NLTK c-i setup

This is an overview of how our continuous integration setup works. It includes a quick introduction to the tasks it runs, and the later sections detail the process of setting up these tasks.

Our continuous integration is currently hosted at Shining Panda, free thanks to their FLOSS program. The setup is not specific to their solutions, it could be moved to any Jenkins instance. The URL of our current instance is https://jenkins.shiningpanda.com/nltk/

Base tasks

The base tasks of the c-i instance is as follows:

  • Check out the NLTK project when VCS changes occur
  • Build the project using setup.py
  • Run our test suite
  • Make packages for all platforms
  • Build these web pages

Because the NLTK build environment is highly customized, we only run tests on one configuration - the lowest version supported.
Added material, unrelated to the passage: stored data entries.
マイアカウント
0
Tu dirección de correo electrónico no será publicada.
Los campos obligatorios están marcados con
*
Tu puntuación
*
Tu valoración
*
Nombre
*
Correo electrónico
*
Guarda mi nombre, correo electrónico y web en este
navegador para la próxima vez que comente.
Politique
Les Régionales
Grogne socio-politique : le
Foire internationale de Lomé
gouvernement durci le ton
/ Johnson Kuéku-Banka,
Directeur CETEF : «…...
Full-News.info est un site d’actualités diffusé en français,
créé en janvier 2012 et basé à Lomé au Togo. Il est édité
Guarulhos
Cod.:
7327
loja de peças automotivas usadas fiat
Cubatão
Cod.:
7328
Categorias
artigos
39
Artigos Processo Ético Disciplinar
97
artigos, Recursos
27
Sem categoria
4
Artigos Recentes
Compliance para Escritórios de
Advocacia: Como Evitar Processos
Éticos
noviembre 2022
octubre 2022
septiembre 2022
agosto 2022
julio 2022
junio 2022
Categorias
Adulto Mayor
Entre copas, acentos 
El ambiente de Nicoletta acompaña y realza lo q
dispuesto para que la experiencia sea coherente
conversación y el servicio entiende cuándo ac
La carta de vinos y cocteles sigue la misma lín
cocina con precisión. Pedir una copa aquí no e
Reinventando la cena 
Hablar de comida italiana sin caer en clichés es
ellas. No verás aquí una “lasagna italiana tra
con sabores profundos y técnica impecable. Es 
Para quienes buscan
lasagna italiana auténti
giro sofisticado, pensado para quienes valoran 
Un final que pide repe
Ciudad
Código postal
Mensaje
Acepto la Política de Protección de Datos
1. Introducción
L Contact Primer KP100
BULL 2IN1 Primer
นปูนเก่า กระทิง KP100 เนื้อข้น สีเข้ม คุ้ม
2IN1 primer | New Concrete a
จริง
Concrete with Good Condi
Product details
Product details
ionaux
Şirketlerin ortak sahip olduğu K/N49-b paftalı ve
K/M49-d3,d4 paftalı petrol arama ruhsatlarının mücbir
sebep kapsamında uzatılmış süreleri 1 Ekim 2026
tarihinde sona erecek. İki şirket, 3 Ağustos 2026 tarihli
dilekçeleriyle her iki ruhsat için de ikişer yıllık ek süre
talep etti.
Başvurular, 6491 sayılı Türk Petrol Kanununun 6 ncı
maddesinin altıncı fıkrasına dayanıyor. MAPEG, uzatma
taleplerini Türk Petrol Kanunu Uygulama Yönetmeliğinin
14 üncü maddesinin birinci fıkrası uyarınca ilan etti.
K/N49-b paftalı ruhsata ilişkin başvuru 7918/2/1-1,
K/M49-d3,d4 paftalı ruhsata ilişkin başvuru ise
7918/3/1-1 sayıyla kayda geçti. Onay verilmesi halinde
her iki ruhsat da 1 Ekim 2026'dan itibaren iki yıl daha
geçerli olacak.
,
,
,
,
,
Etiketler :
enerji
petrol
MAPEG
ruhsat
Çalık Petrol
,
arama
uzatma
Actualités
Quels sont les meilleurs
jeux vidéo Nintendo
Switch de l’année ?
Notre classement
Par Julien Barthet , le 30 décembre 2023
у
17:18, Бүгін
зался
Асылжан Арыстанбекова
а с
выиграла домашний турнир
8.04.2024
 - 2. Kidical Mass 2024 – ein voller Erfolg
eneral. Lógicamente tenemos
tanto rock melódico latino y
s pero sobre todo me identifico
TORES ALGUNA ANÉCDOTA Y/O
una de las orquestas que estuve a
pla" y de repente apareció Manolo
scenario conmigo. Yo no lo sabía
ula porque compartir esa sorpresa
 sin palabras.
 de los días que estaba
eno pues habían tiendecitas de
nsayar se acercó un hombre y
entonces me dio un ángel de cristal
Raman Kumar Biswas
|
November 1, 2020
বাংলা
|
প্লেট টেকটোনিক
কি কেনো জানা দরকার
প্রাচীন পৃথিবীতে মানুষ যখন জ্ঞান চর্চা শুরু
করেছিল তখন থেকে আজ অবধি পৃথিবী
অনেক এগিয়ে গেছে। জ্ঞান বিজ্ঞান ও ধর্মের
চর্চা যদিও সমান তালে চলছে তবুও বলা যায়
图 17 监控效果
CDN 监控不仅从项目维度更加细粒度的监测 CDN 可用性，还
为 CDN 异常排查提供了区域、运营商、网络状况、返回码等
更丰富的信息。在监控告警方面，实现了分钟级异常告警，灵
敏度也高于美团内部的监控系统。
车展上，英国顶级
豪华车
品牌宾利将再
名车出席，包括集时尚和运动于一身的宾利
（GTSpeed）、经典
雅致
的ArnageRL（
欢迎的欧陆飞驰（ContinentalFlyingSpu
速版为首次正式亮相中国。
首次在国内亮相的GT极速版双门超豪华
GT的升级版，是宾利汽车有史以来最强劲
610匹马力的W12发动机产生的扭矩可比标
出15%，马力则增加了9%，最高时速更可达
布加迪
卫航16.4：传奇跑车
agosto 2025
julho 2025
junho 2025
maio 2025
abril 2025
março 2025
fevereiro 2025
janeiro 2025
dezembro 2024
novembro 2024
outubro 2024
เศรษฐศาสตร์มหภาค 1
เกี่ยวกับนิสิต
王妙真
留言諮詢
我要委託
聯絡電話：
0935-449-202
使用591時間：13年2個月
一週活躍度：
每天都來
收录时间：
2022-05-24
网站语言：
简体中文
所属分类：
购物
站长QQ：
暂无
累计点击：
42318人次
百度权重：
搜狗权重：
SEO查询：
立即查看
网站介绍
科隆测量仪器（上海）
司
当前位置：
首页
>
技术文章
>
NLTK 2 supports python down to version 2.5, so all tests are run using a python2.5 virtualenv. The virtualenv configuration is slightly simplified on ShiningPanda machines by their having compiled all relevant python versions and making virtualenv use these versions in their custom virtualenv builders.

VCS setup/integration

All operations are done against the NLTK repos on Github. The Jenkins instance on ShiningPanda has a limit to the build time it can use each day. Because of this, it only polls the main NLTK repo once a day, using the Poll SCM option in Jenkins. Against the main code repo it uses public access only, and for pushing to the nltk.github.com repo it uses the key of the user nltk-webdeploy.

The base build

To build the project, the following tasks are run:

  1. Create a VERSION file
A VERSION file is created using git describe --tags --match '*.*.*' > nltk/VERSION. This makes the most recent VCS tag available in nltk.__version__ etc.
  1. python setup.py build
This essentially copies the files that are required to run NLTK into build/

The test suite

The tests require that all dependencies be installed. These have all been installed beforehand, and to make them run a series of extra environment variables are initialized. These dependencies will not be detailed until the last section.

The test suite itself consists of doctests. These are found in each module as docstrings, and in all the .doctest files under the test folder in the nltk repo. We run these tests using nose, find code coverage using coverage.py and check for PEP-8 etc. standard violations using pylint.

All these tools are easily installable through pip your favourite OS’ software packaging system. For testing, only nose is really needed. This is also the only software that does not work properly out of the box. To use the options +ELLIPSIS and +NORMALIZE_WHITESPACE in our doctests, we have installed nose from source with a patch that allows this applied.

The results of these programs are parsed and published by the jenkins instance, giving us pretty graphs :)

The builds

The packages are built using make dist. The outputted builds are all placed in our jenkins workspace and should be safe to distribute. Builds specifically for mac are not available. File names are made based on the __version__ string, so they change every build.

Web page builder

The web page is built using Sphinx. It fetches all code documentation directly from the code’s docstrings. After building the page using make web it pushes it to the nltk.github.com repo on github. To push it, it needs access to the repo – because this cannot be done using a deploy key, it has the ssh key of the nltk-webdeploy user.